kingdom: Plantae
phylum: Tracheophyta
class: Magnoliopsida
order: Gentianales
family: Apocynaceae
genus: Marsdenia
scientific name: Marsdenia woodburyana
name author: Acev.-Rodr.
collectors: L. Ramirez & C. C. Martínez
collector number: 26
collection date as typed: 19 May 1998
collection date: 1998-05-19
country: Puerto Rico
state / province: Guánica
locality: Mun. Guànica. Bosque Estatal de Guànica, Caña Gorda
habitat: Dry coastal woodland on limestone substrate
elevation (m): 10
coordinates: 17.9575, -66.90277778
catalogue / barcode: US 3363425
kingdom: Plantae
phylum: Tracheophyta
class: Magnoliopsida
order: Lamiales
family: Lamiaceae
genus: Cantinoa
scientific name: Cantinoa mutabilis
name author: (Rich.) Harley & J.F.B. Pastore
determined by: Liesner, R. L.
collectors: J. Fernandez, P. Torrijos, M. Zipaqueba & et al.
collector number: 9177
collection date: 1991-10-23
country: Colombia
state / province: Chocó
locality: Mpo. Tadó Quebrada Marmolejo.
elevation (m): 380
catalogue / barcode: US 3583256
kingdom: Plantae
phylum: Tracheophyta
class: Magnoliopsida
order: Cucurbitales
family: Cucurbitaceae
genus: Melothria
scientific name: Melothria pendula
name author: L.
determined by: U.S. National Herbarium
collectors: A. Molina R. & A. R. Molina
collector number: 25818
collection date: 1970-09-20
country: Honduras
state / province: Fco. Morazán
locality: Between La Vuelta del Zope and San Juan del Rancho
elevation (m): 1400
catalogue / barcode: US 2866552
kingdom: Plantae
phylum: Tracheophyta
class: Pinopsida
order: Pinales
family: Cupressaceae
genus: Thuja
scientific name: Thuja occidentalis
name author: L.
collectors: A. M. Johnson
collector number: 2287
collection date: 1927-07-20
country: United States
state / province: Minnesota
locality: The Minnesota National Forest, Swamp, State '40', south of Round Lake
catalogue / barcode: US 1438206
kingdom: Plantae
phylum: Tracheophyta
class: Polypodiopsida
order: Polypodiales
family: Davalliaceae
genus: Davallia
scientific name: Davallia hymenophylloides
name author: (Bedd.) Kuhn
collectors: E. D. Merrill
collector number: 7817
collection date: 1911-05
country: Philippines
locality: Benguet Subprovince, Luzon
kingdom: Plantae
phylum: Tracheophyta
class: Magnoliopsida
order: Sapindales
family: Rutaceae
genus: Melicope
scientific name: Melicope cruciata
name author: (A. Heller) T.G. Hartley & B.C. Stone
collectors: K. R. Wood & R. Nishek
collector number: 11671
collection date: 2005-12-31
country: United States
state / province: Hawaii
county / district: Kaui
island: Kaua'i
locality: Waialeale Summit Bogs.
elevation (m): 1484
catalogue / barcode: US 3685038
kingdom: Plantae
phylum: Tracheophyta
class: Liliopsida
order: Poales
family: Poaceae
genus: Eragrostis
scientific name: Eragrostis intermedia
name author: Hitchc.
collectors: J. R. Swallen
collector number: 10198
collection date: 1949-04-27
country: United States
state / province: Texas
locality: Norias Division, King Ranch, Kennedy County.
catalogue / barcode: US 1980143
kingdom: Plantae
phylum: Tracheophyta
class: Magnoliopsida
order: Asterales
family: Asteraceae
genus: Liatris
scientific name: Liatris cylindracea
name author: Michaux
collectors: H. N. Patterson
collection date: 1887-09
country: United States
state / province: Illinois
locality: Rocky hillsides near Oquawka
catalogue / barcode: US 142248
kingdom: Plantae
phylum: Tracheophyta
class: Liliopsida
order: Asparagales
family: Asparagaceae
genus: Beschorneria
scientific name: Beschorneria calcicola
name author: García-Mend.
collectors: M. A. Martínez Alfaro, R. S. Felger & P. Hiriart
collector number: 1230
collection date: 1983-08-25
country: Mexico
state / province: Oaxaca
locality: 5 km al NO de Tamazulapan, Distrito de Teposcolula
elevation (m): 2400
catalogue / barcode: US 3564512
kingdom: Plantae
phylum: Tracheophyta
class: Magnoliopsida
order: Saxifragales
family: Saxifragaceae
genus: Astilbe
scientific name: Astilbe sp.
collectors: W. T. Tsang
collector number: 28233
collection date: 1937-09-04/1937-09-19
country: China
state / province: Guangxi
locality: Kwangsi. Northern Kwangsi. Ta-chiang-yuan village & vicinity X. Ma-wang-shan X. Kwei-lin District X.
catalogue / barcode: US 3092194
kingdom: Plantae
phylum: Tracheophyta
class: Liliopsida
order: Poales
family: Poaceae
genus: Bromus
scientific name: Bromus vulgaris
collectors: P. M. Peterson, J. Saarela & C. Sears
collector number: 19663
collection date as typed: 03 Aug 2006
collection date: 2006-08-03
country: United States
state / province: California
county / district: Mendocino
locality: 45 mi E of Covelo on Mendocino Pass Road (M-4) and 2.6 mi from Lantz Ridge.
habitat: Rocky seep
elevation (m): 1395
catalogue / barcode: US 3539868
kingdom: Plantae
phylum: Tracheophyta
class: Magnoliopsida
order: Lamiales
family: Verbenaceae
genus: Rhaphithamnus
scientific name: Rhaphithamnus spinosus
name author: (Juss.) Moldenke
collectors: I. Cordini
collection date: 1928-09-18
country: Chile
* * * *
> _Exercise instructions_
Copy every line of the records above word for word, in the same order.

> _Answer to this exercise_
kingdom: Plantae
phylum: Tracheophyta
class: Magnoliopsida
order: Gentianales
family: Apocynaceae
genus: Marsdenia
scientific name: Marsdenia woodburyana
name author: Acev.-Rodr.
collectors: L. Ramirez & C. C. Martínez
collector number: 26
collection date as typed: 19 May 1998
collection date: 1998-05-19
country: Puerto Rico
state / province: Guánica
locality: Mun. Guànica. Bosque Estatal de Guànica, Caña Gorda
habitat: Dry coastal woodland on limestone substrate
elevation (m): 10
coordinates: 17.9575, -66.90277778
catalogue / barcode: US 3363425
kingdom: Plantae
phylum: Tracheophyta
class: Magnoliopsida
order: Lamiales
family: Lamiaceae
genus: Cantinoa
scientific name: Cantinoa mutabilis
name author: (Rich.) Harley & J.F.B. Pastore
determined by: Liesner, R. L.
collectors: J. Fernandez, P. Torrijos, M. Zipaqueba & et al.
collector number: 9177
collection date: 1991-10-23
country: Colombia
state / province: Chocó
locality: Mpo. Tadó Quebrada Marmolejo.
elevation (m): 380
catalogue / barcode: US 3583256
kingdom: Plantae
phylum: Tracheophyta
class: Magnoliopsida
order: Cucurbitales
family: Cucurbitaceae
genus: Melothria
scientific name: Melothria pendula
name author: L.
determined by: U.S. National Herbarium
collectors: A. Molina R. & A. R. Molina
collector number: 25818
collection date: 1970-09-20
country: Honduras
state / province: Fco. Morazán
locality: Between La Vuelta del Zope and San Juan del Rancho
elevation (m): 1400
catalogue / barcode: US 2866552
kingdom: Plantae
phylum: Tracheophyta
class: Pinopsida
order: Pinales
family: Cupressaceae
genus: Thuja
scientific name: Thuja occidentalis
name author: L.
collectors: A. M. Johnson
collector number: 2287
collection date: 1927-07-20
country: United States
state / province: Minnesota
locality: The Minnesota National Forest, Swamp, State '40', south of Round Lake
catalogue / barcode: US 1438206
kingdom: Plantae
phylum: Tracheophyta
class: Polypodiopsida
order: Polypodiales
family: Davalliaceae
genus: Davallia
scientific name: Davallia hymenophylloides
name author: (Bedd.) Kuhn
collectors: E. D. Merrill
collector number: 7817
collection date: 1911-05
country: Philippines
locality: Benguet Subprovince, Luzon
kingdom: Plantae
phylum: Tracheophyta
class: Magnoliopsida
order: Sapindales
family: Rutaceae
genus: Melicope
scientific name: Melicope cruciata
name author: (A. Heller) T.G. Hartley & B.C. Stone
collectors: K. R. Wood & R. Nishek
collector number: 11671
collection date: 2005-12-31
country: United States
state / province: Hawaii
county / district: Kaui
island: Kaua'i
locality: Waialeale Summit Bogs.
elevation (m): 1484
catalogue / barcode: US 3685038
kingdom: Plantae
phylum: Tracheophyta
class: Liliopsida
order: Poales
family: Poaceae
genus: Eragrostis
scientific name: Eragrostis intermedia
name author: Hitchc.
collectors: J. R. Swallen
collector number: 10198
collection date: 1949-04-27
country: United States
state / province: Texas
locality: Norias Division, King Ranch, Kennedy County.
catalogue / barcode: US 1980143
kingdom: Plantae
phylum: Tracheophyta
class: Magnoliopsida
order: Asterales
family: Asteraceae
genus: Liatris
scientific name: Liatris cylindracea
name author: Michaux
collectors: H. N. Patterson
collection date: 1887-09
country: United States
state / province: Illinois
locality: Rocky hillsides near Oquawka
catalogue / barcode: US 142248
kingdom: Plantae
phylum: Tracheophyta
class: Liliopsida
order: Asparagales
family: Asparagaceae
genus: Beschorneria
scientific name: Beschorneria calcicola
name author: García-Mend.
collectors: M. A. Martínez Alfaro, R. S. Felger & P. Hiriart
collector number: 1230
collection date: 1983-08-25
country: Mexico
state / province: Oaxaca
locality: 5 km al NO de Tamazulapan, Distrito de Teposcolula
elevation (m): 2400
catalogue / barcode: US 3564512
kingdom: Plantae
phylum: Tracheophyta
class: Magnoliopsida
order: Saxifragales
family: Saxifragaceae
genus: Astilbe
scientific name: Astilbe sp.
collectors: W. T. Tsang
collector number: 28233
collection date: 1937-09-04/1937-09-19
country: China
state / province: Guangxi
locality: Kwangsi. Northern Kwangsi. Ta-chiang-yuan village & vicinity X. Ma-wang-shan X. Kwei-lin District X.
catalogue / barcode: US 3092194
kingdom: Plantae
phylum: Tracheophyta
class: Liliopsida
order: Poales
family: Poaceae
genus: Bromus
scientific name: Bromus vulgaris
collectors: P. M. Peterson, J. Saarela & C. Sears
collector number: 19663
collection date as typed: 03 Aug 2006
collection date: 2006-08-03
country: United States
state / province: California
county / district: Mendocino
locality: 45 mi E of Covelo on Mendocino Pass Road (M-4) and 2.6 mi from Lantz Ridge.
habitat: Rocky seep
elevation (m): 1395
catalogue / barcode: US 3539868
kingdom: Plantae
phylum: Tracheophyta
class: Magnoliopsida
order: Lamiales
family: Verbenaceae
genus: Rhaphithamnus
scientific name: Rhaphithamnus spinosus
name author: (Juss.) Moldenke
collectors: I. Cordini
collection date: 1928-09-18
country: Chile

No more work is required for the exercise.